The personal contact with the outstanding portrait sculptor Charles Despiau and the study of his works enriched my scope. Soon, I started to do my own portrait busts, mostly of musicians and writhers who intrigued me. The contact and intellectual exchange with some of my famous sitters filled precious hours. Pablo Casals, who became a friend for several years, the writers Eduard Fuchs and Emil Ludwig, and the conductors Bruno Walter, Otto Klemperer, Karl Boehm, Hermann Scherchen, Darius Milhaud, Hugh Ross and Dave Brubeck talked to me, some of them for hours, about their work, their ideas and their philosophy of life. These hours were not only an artistic experience with a steady penetration of the models mind into his own – and consequently, into my clay – face, but an enrichment for myself by the extraordinary personalities of the sitters.

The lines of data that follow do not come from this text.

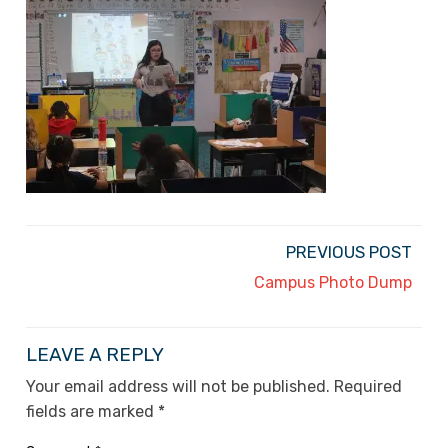
PREVIOUS POST
Campus Photo Dump
LEAVE A REPLY
Your email address will not be published.
Required
fields are marked
*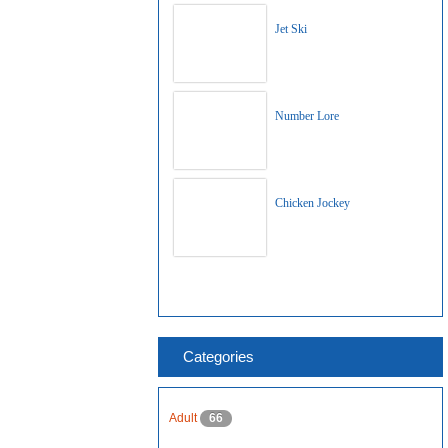
Jet Ski
Number Lore
Chicken Jockey
Categories
Adult
66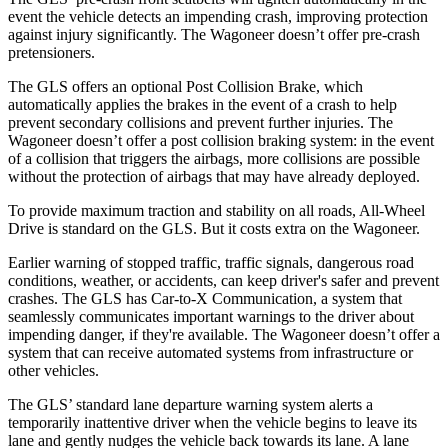
event the vehicle detects an impending crash, improving protection
against injury significantly. The Wagoneer doesn’t offer pre-crash
pretensioners.
The GLS offers an optional Post Collision Brake, which
automatically applies the brakes in the event of a crash to help
prevent secondary collisions and prevent further injuries. The
Wagoneer doesn’t offer a post collision braking system: in the event
of a collision that triggers the airbags, more collisions are possible
without the protection of airbags that may have already deployed.
To provide maximum traction and stability on all roads, All-Wheel
Drive is standard on the GLS. But it costs extra on the Wagoneer.
Earlier warning of stopped traffic, traffic signals, dangerous road
conditions, weather, or accidents, can keep driver's safer and prevent
crashes. The GLS has Car-to-X Communication, a system that
seamlessly communicates important warnings to the driver about
impending danger, if they're available. The Wagoneer doesn’t offer a
system that can receive automated systems from infrastructure or
other vehicles.
The GLS’ standard lane departure warning system alerts a
temporarily inattentive driver when the vehicle begins to leave its
lane and gently nudges the vehicle back towards its lane. A lane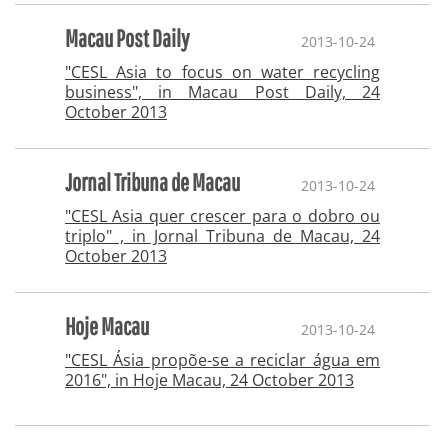
Macau Post Daily
2013-10-24
"CESL Asia to focus on water recycling
business", in Macau Post Daily, 24
October 2013
Jornal Tribuna de Macau
2013-10-24
"CESL Asia quer crescer para o dobro ou
triplo" , in Jornal Tribuna de Macau, 24
October 2013
Hoje Macau
2013-10-24
"CESL Ásia propõe-se a reciclar água em
2016", in Hoje Macau, 24 October 2013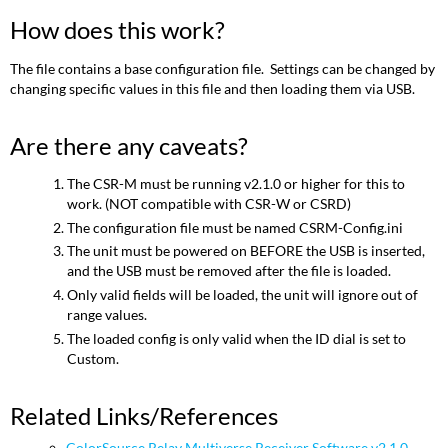
How does this work?
The file contains a base configuration file. Settings can be changed by
changing specific values in this file and then loading them via USB.
Are there any caveats?
The CSR-M must be running v2.1.0 or higher for this to
work. (NOT compatible with CSR-W or CSRD)
The configuration file must be named CSRM-Config.ini
The unit must be powered on BEFORE the USB is inserted,
and the USB must be removed after the file is loaded.
Only valid fields will be loaded, the unit will ignore out of
range values.
The loaded config is only valid when the ID dial is set to
Custom.
Related Links/References
ColorSource Relay Multiverse Receiver Software v2.1.0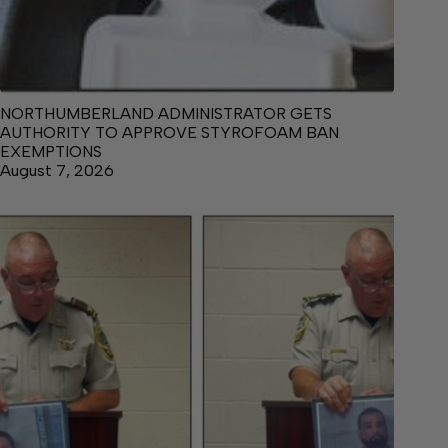
NORTHUMBERLAND ADMINISTRATOR GETS
AUTHORITY TO APPROVE STYROFOAM BAN
EXEMPTIONS
August 7, 2026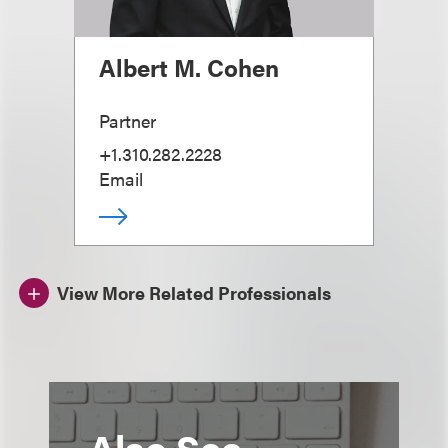
Albert M. Cohen
Partner
+1.310.282.2228
Email
View More Related Professionals
Also See...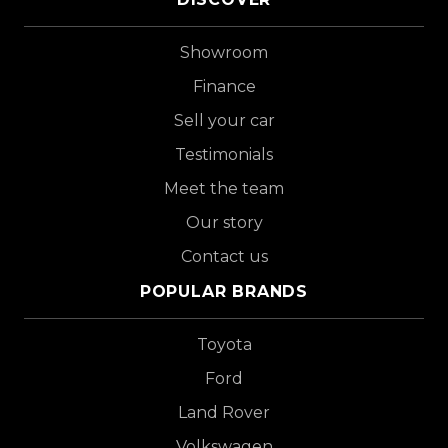
Showroom
Finance
Sell your car
Testimonials
Meet the team
Our story
Contact us
POPULAR BRANDS
Toyota
Ford
Land Rover
Volkswagen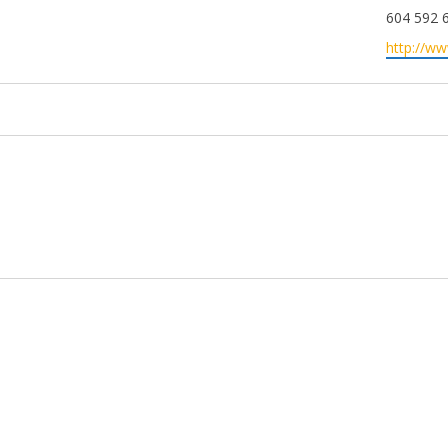
Phone
604 592 
Website
http://w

My earliest commissions in Berlin, the later recognition in Paris and the critical appreciation I have found in America are continually echoed in many disappointments and defeats, ranging from enthusiastic to critical reactions to my work.
As a sculptor and graphic artist, I work in many media, as do most of today’s artists. Besides clay, wood, stone and metal, I like to work directly in wax, although I cannot keep the original, which gets lost in the bronze casting process. (Even if I repeat a piece, it turns out differently and is often better than the first one.) My graphic works include drawings, watercolors, woodcuts, lithographs and copper engravings. I like to do sequences of literary, biblical and mythological themes, as well as illustrations of poetry, including my own. Like my sculptures, a sizable body of my graphics are in privat and public collections. Graphics, acquired by public institutions (mostly libraries or graphic cabinets of museums), are seldom on continuous display. They are shown in occasional exhibits, but can always be seen on request and by permission of the keeper of prints.
My publications and manuscripts are kept at the Peter Lipman-Wulf Manuscript Collection at the Leo Baeck Institute in New York and will be accessible at the Berlin Branch as well.